The sputtering economy has prompted more shoppers to use coupons to save on their grocery bills.
The trend has forced grocery stores to amend their coupon policies and has inspired a reality television show that features people using coupons to get thousands of dollars in groceries for less than $100.
Now this: People are stealing coupon-stuffed Sunday newspapers to get the valuable coupons inside. If they don't use the coupons for their own groceries, they sell them.
The thefts are taking a toll on newspaper distributors, whose profits shrink with each stolen paper.
Craig Holley, the St. Petersburg Times' director of consumer marketing, said he saw the thefts begin about 18 months ago. People often pay for one newspaper at the rack but take multiple copies.
He said the thefts surged in April, which is when the show Extreme Couponing began airing on TLC.
"It's hopped up on crack now," he said. "It really seems like it picked up since then, made it a larger fad. I think it'll last for a while and fade, as all fads do."
In the meantime, the contractors who deliver the newspaper are losing money.
Times independent contractor Rick Theil said a "good week" in profits has plunged from about $775 to as low as $625 because of the thefts.
"That's how much I was stolen from," said Theil, 59, of Clearwater.

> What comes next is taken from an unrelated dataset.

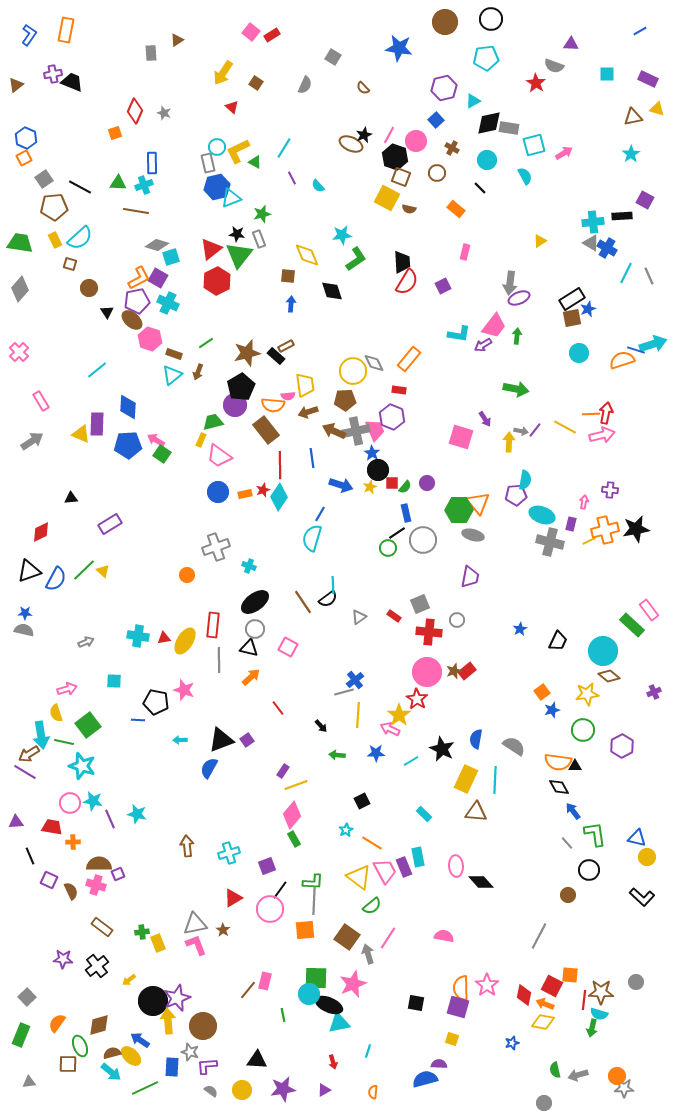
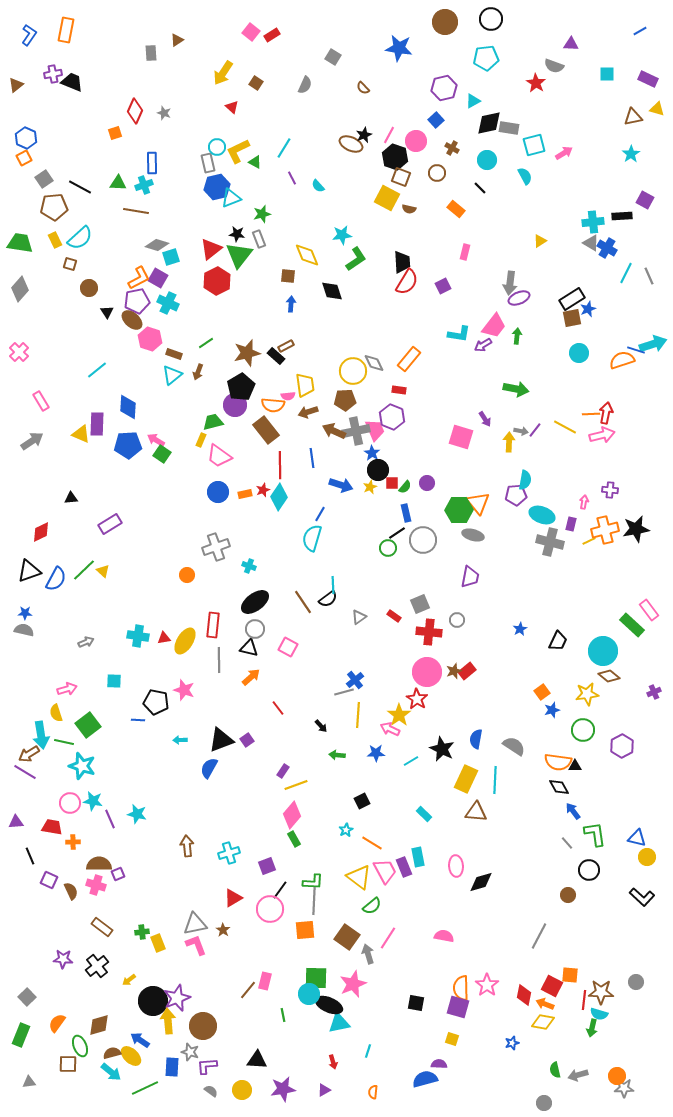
black diamond at (481, 882): rotated 65 degrees counterclockwise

In response, Theil now leaves some newspaper boxes empty — except for a sign that directs customers down the street or around the corner to retail locations, where the papers are harder to swipe.
Another independent contractor, John Sullivan, 49, knows that theft is a risk in the newspaper delivery business. But it has never been as rampant as what he's seen the past two months.
"They open the booth with a dollar and take what they can," he said.
At the University Village Publix in St. Petersburg, assistant customer service manager Cathy Theriault said newspaper theft from inside the store is rare. But she recently noticed that Kohl's stick-on coupons had been stripped from the front of every paper.
Some newspapers even have posted signs notifying customers that newspaper theft is a punishable crime.
Cheryl Sadowski, vice president of communications for the Newspaper Association of America, said she has seen the trend take shape on a national level. After a first quarter in which single copy sales were flat or down 5 percent, she said surveys showed that newspapers flew off the stands once April began.
And talks with newspaper staff pointed to couponing — and theft — as the reason.
"While we don't have any hard data to prove that related to new couponing interest, many of the publishers we talked to seem to feel there is a correlation," she said.